### [Entries provided]
►
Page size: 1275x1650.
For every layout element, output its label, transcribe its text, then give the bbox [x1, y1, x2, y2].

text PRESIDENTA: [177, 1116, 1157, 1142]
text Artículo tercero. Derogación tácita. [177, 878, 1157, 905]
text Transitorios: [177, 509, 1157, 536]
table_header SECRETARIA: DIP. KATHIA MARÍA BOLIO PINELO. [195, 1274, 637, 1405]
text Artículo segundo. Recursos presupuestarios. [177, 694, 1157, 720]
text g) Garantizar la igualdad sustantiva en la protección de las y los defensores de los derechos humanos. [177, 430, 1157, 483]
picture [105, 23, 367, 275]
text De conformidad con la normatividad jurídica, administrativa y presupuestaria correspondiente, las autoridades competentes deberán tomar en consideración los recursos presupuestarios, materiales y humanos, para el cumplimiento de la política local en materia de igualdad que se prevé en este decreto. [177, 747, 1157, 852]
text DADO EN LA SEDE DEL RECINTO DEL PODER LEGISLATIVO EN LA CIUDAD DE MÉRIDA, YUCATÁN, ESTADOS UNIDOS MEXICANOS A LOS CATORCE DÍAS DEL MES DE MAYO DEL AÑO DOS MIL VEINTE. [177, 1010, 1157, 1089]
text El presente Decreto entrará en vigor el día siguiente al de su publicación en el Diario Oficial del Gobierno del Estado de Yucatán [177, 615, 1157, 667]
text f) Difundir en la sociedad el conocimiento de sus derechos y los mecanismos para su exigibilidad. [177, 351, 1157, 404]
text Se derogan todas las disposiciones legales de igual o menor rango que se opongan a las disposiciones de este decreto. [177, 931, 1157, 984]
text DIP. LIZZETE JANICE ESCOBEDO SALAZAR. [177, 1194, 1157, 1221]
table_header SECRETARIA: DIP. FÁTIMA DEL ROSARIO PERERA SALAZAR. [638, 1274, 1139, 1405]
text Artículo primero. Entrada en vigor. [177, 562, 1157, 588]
◄
►
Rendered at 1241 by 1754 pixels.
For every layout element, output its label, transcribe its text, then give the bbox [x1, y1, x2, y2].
◄
►
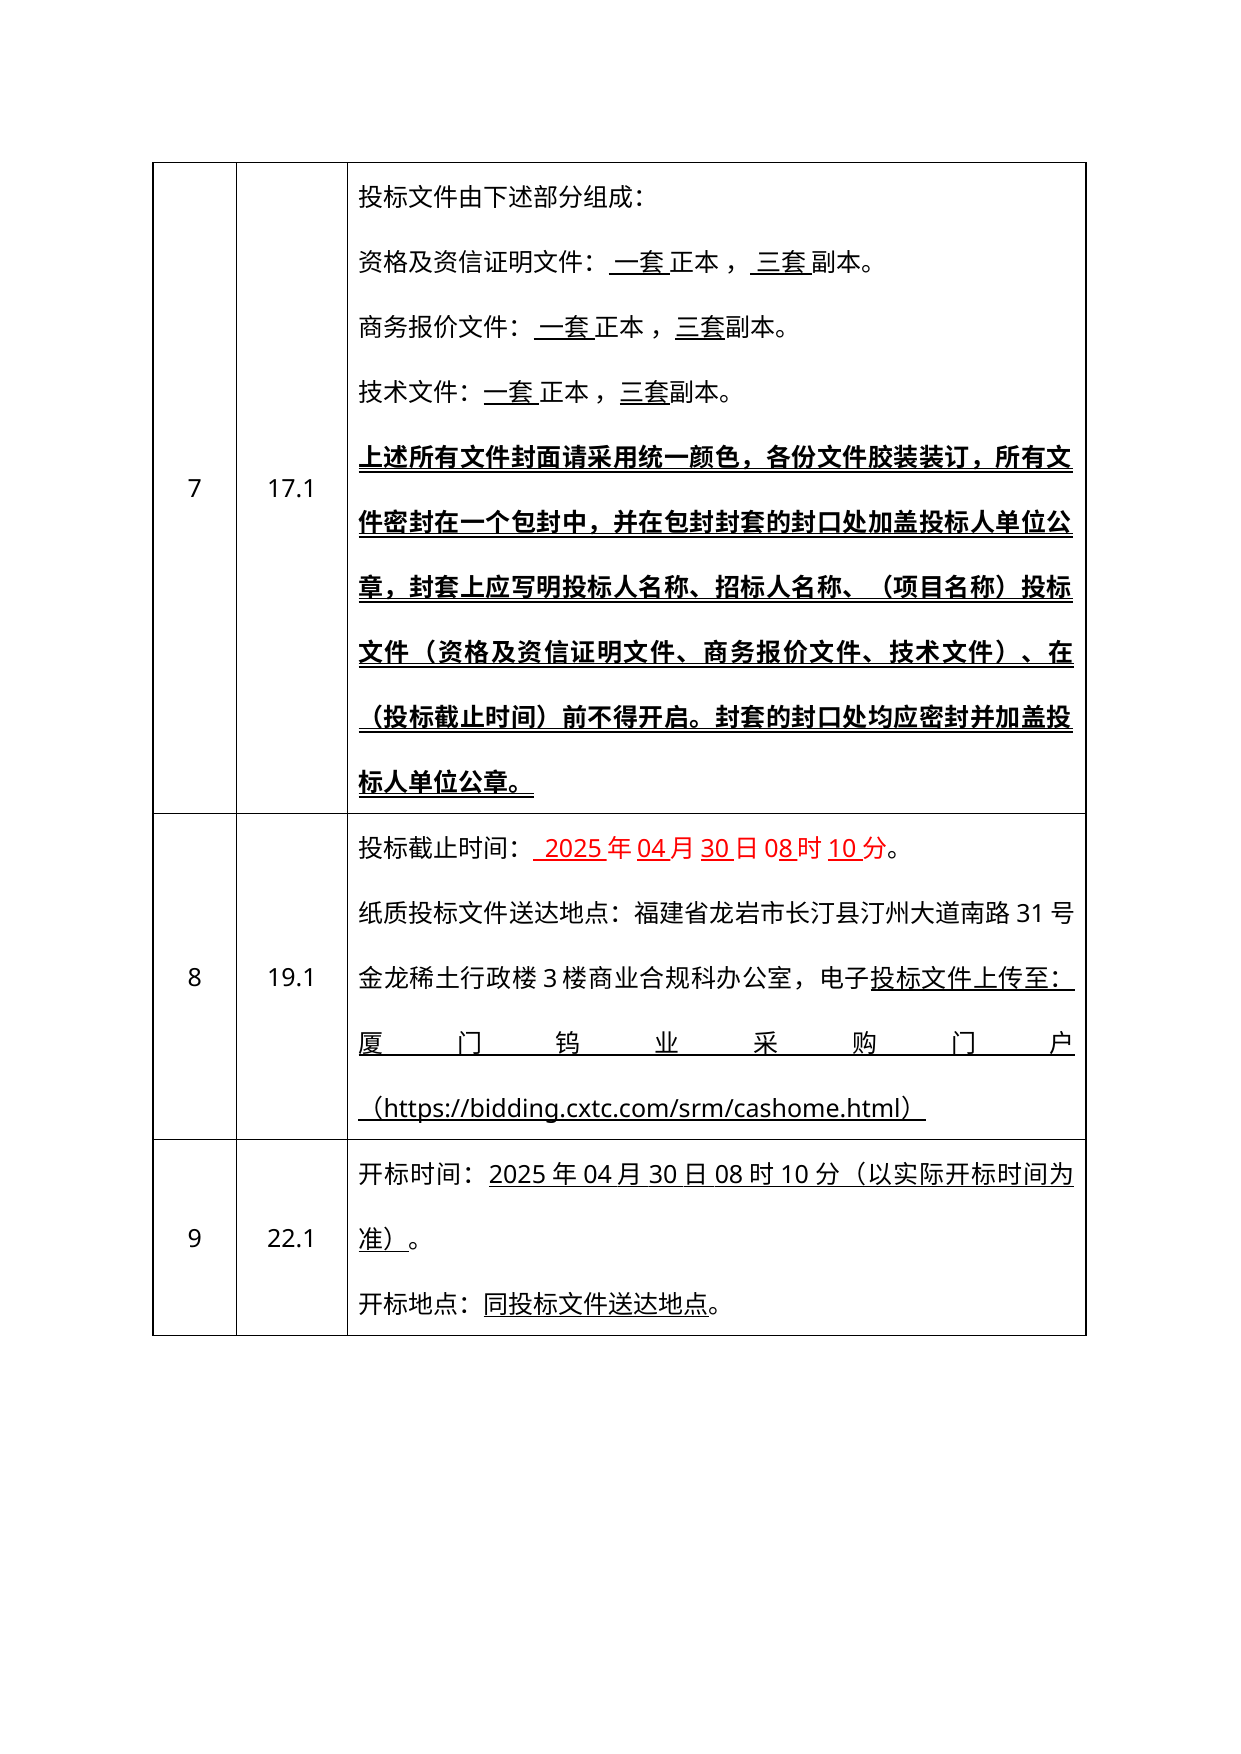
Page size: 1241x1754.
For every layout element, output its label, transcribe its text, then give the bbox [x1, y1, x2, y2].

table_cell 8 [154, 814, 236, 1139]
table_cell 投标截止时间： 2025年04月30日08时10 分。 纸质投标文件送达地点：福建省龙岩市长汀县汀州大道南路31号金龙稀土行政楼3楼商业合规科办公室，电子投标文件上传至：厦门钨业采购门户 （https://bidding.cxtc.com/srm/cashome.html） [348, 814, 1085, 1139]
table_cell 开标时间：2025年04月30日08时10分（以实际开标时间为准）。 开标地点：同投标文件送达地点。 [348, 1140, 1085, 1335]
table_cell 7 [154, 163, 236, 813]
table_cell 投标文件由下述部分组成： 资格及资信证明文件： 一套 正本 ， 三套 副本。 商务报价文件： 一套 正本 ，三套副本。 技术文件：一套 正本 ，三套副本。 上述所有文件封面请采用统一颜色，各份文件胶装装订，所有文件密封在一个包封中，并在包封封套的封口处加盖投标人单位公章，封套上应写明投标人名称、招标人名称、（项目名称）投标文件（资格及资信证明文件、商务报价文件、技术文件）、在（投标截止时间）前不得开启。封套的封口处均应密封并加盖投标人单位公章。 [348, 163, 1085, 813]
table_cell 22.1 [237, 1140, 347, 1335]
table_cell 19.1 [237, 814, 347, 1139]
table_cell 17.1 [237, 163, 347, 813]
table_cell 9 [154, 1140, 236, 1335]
◄
### [Exercise]
Among the records above, how many lines contain the word "Page"? Answer with the number by itself.

### [Completed exercise]
2